Tuesday, December 3, 2013

Unique Spring 14 course offering that crosses disciplines: Rules, Games, and Society


NEW COURSE ANNOUNCEMENT FOR UNDERGRADS

 
This is appropriate for Juniors and Seniors and quite unique in it’s design.


“RULES, GAMES, AND SOCIETY”

E400/V450 MW 9:30–10:45 a.m., Tocqueville Room, Ostrom Workshop, 513 N. Park Ave.

 

In 2009, Indiana University’s Elinor “Lin” Ostrom was awarded the Nobel Memorial Prize in Economic Sciences. Now, for the first time, undergraduate honors students from the Hutton Honors College, SPEA, and other social science departments can enroll in a seminar structured around Lin’s most important contributions to understanding (and sometimes even solving) social and environmental problems.
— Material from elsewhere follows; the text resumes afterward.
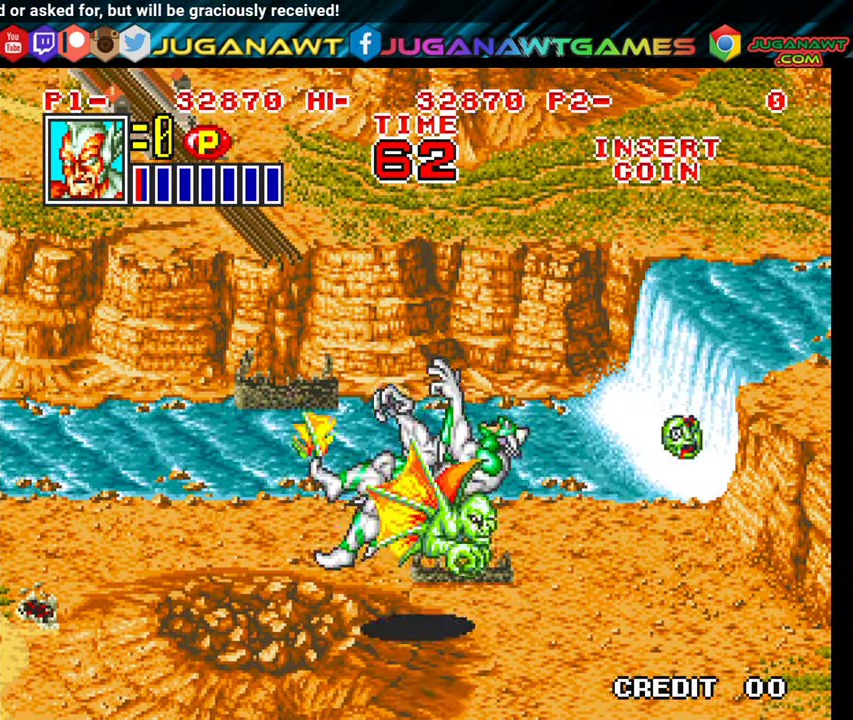
{"buttons": ["X"], "events": [[100, "X", "down"], [184, "X", "up"], [284, "X", "down"], [367, "X", "up"], [467, "X", "down"]]}
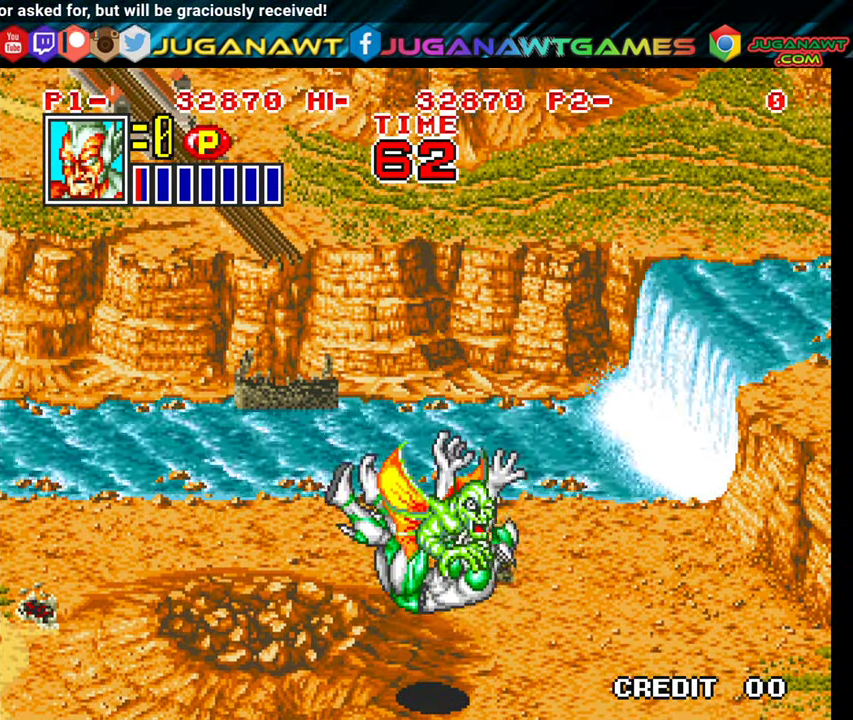
{"buttons": [], "events": [[100, "X", "up"], [200, "X", "down"], [300, "X", "up"], [384, "X", "down"], [500, "X", "up"]]}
The seminar in “Rules, Games, and Society” will teach students about social and ecological problems that can only be avoided (or reduced) by collective (or group) action.


The course will be taught at The Vincent and Elinor Ostrom Workshop in Political Theory and Policy Analysis by two of Lin’s close collaborators, Dan Cole (Law, SPEA) and Burney Fischer (SPEA), and structured around a new textbook authored by two more of her close collaborators, Marty Anderies and Marco Janssen. Their book, Sustaining the Commons, is freely available on the Internet under a Creative Commons license. The text will be supplemented with readings from some of Lin’s own writings.                       

 

Topics covered in the course include: (1) the varied nature of resource problems; (2) the structure of social institutions and organizations; (3) Lin’s two frameworks for analyzing social interactions over natural resources—the Institutional Analysis and Development (IAD) framework and the Social-Ecological System (SES) framework; (4) the theory of games and its potential for contributing to our understanding of social (or “collective-action”) problems; (5) case studies in the management of water, forests, and other resources, and the derivation of “design principles” for successful management regimes from those case studies; (6) laboratory experiments as a method for investigating individual and social decision making; (7) the varied nature of social rules and norms for managing resources; and (8) applications of Lin’s frameworks and methods to various problems ranging from intellectual property to public health and sports.

 

This 3-credit course will be taught via a combination of lectures, guest lectures by other experts, and active discussion. Students will be split into two groups. Each week, students in one of the groups will each prepare and post memos (1–2 pages), discussing, analyzing, and raising questions about that week’s readings. Sometime around the middle of the semester, students will decide on paper topics, with final papers to be turned in before the semester ends with the Workshop’s traditional “mini-conference,” at which student papers are presented and discussed by faculty and advanced graduate students. Grades will be determined by the combination of biweekly memos, class attendance and participation, and the final paper.